Federal milk marketing orders
Under the 2002 Farm Act, the milk support purchase program, which had been operating year-to-year recently,
again becomes a multiyear program. The milk support price
equals $9.90 per hundredweight (cwt). The Commodity
Credit Corporation (CCC) will buy, at support purchase
prices, any butter, cheddar cheese, or nonfat dry milk that
is offered to it and meets specifications. The support purchase
prices are set to ensure that the price of manufacturing
milk averages at least the milk support price of $9.90 per
cwt. The Secretary has authority to adjust the product purchase
price if deemed necessary.
The Dairy Export Incentive Program (DEIP) pays cash
bonuses that allow dairy product exporters to buy U.S. products
and sell them abroad when international prices are below
domestic prices. DEIP removes products from the domestic
market, helps develop export markets, and plays an important
role in milk price support. The DEIP quantities and dollar
amounts are subject to World Trade Organization restrictions
under the Uruguay Round
Agreement on Agriculture.
The 2002 Farm Act establishes a national Dairy Market
Loss Payments (DMLP) Program to provide a price
safety net for dairy producers. A monthly direct payment
is to be made to dairy farm operators if the monthly Class
I price in Boston (Federal Order 1) is less than $16.94
per cwt. Payments are to be made on up to 2.4 million pounds
of milk per year per organization (based on 2001 U.S. average
data, which is the production from about 132 cows). The
number of producers per operation does not affect its limit.
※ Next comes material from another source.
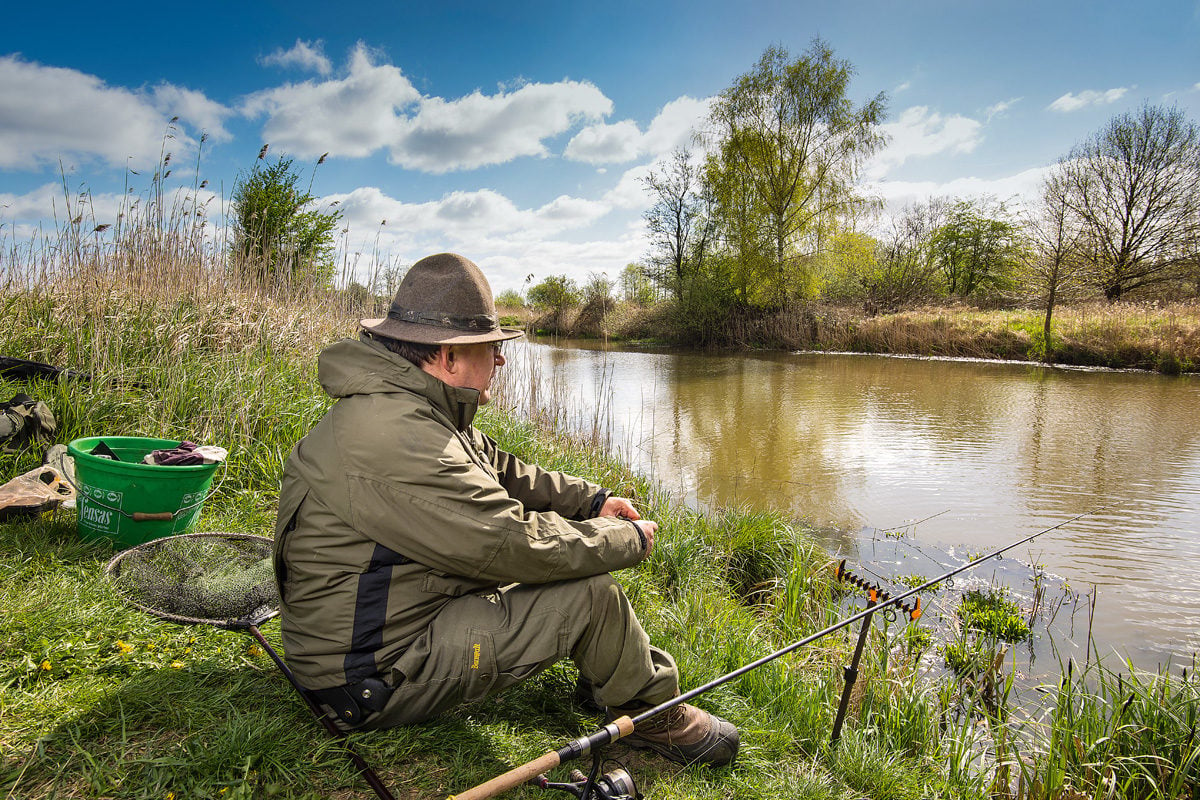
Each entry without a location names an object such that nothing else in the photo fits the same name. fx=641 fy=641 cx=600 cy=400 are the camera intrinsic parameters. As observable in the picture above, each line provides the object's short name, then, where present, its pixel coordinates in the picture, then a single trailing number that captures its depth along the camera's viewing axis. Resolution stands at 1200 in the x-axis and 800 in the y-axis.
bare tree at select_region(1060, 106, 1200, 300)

Federal milk marketing orders are intended to help
establish and maintain orderly marketing conditions for
both milk producers and dairy product consumers. A classified
pricing system and pooling are the two key elements of milk
marketing orders. Milk marketing orders define the relationship
between prices of fluid and manufactured dairy products
and a geographic price structure, sometimes called the price
surface. The 1996 Farm Act called for several changes in
the milk marketing order system, including consolidation
of the then existing 31 orders. There are currently 11 Federal
milk marketing orders. The 2002 Farm Act did not change
milk marketing orders.
Economic Implications
A simple example illustrates the general features of DMLPs.
A direct payment to milk producers is triggered when the
Class I milk price in Boston is less than $16.94 per cwt.
The amount of the payment, on a per-cwt basis, is calculated
as 45 percent of the difference between $16.94 and the Boston
Class I price.
Using an actual example, the Class I price in Boston in
May 2002 was $14.51 per cwt. A per-cwt direct payment of
$1.09 (0.45 x [$16.94 - $14.51]) is in order. This rate
is then multiplied by the farmer's payment quantity for
the month. The payment is made no matter where the producer
is located, how the producer's milk is used, or what price
was actually received for the milk produced.
The DMLP will stabilize and generally enhance producer
revenue and it will tend to increase production. However,
increased marginal production incentives will only be for
those producers selling less than the 2.4-million-pound
limit. These farmers account for less than one-third of
the milk supply. Other producers will view the payment as
income support and will react to DMLPs much like field-crop
producers react to counter-cyclical payments.